Budaya "mengawah" (menanak nasi pakai wajan besar) yang dilakukan secara gotong royong oleh masyarakat di tengah malam, masih lestari dalam acara perkawinan warga Kampung Inan Panggung, Kabupaten Balangan, Provinsi Kalimantan Selatan.

Wartawan Antara Kalsel yang menghadiri acara kawinan di wilayah Kecamatan Paringin Selatan, Senin melaporkan, gotong royong masih kental di dalam masyarakat, termasuk mengawah untuk menanak nasi dalam sajian acara perkawinan.

Menurut Pak Rahami, tetuha masyarakat setempat, budaya gotong royong seperti mengawah sudah ada sejak nenek moyang, dan budaya tersebut tetap dipertahankan karena selain mengurangi biaya juga meningkatkan keakraban di antara warga.

Mengawah dilakukan pada tengah malam hingga pagi hari, itu dikerjakan oleh bapak-bapak dan pemuda setempat, minimal sepuluh kawah atau sekitar 10 belek, satu belek 20 liter beras.

Nasi hasil mengawah dikumpulkan, kemudian pada pagi hari mulai digunakan untuk sajian para undangan untuk acara kawinan warga setempat.

Sementara waktu yang sama tengah malam hingga pagi juga gotong royong dilakukan oleh ibu-ibu, yakni menyiapkan bumbu bumbu atau rempah rempah untuk dimasak menjadi gangan atau lauk pauk teman makan nasi saat sajian siang hari.
Acara mengawah di dalam masyarakat Balangan (Antaranews kalsel/Hasan Z)


Menurut pak Rahami, memasak sajian kawinan dilakukan secara gotong royong sesuai menu atau masakan lokal yang biasa dilakukan saat perkawinan, seperti gangan waluh dan humbut nyiur balamak (kuah santan sayur labu dan umbut) dengan ikan garih (ikan kering gabus). Atau gangan waluh atau humbut balamak dengan iwak haruan (ikan gabus) panggang. Umbut adalah bagian batang kelapa tempat tumbuhnya daun-daun muda.

"Menu tersebut seakan wajib disajikan di kalangan masyarakat setempat saat pengantinan," kata Pak Rahami seraya menyebutkan pula bahwa selain menu khusus itu masih ada menu lain yang agak modern, seperti ketupat kandangan, soto atau sup ayam, serta menu lainnya.
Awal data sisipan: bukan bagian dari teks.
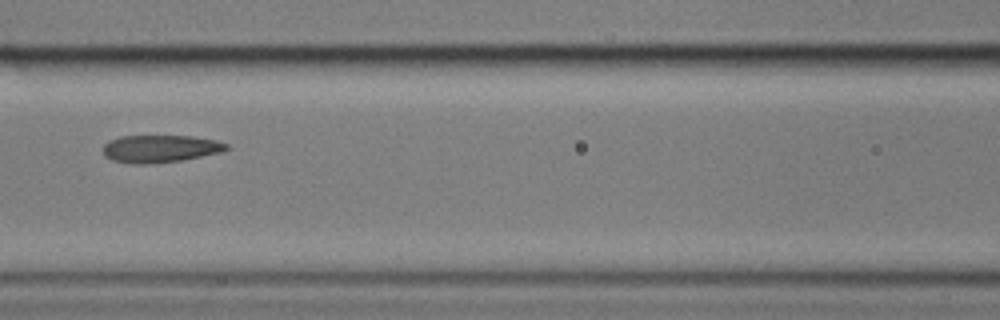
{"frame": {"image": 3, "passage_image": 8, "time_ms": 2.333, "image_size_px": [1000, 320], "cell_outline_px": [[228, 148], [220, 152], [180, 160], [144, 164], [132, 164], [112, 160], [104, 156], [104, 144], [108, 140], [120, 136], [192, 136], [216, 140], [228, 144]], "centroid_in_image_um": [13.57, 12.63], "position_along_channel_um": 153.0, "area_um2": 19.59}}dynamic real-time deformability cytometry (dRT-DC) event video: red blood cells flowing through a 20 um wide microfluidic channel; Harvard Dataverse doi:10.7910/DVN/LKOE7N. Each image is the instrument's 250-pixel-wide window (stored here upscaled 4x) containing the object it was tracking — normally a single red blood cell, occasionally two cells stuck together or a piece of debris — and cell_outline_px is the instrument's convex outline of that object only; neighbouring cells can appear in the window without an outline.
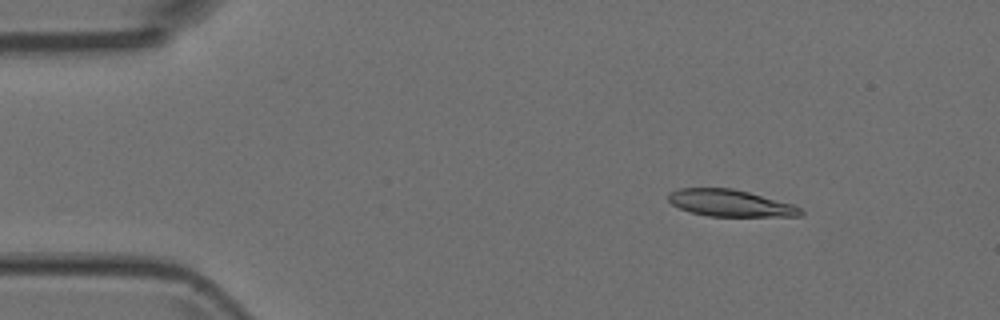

Bahan-bahan untuk makanan tersebut hampir semuanya sumbangan masyarakat setempat, sehingga yang mengerjakan perkawinan tidak merasa berat soal biaya, karena sejak seminggu sebelumnya sudah berdatangan sumbangan warga, berupa beras, kelapa, ikan, humbut, waluh, gula putih, bahkan uang.

Bukan hanya menyediakan makanan yang gotong royong tetapi juga mencari kayu bakar, termasuk membuat panggung hiburan atau panggung untuk pengantin bersanding itu juga gotong royong.

Dengan kebiasan tersebut maka mulai dulu hingga sekarang saat acara kawinan tidak mengenal istilah pesan makanan melalui katering, tambah Pak Rahami.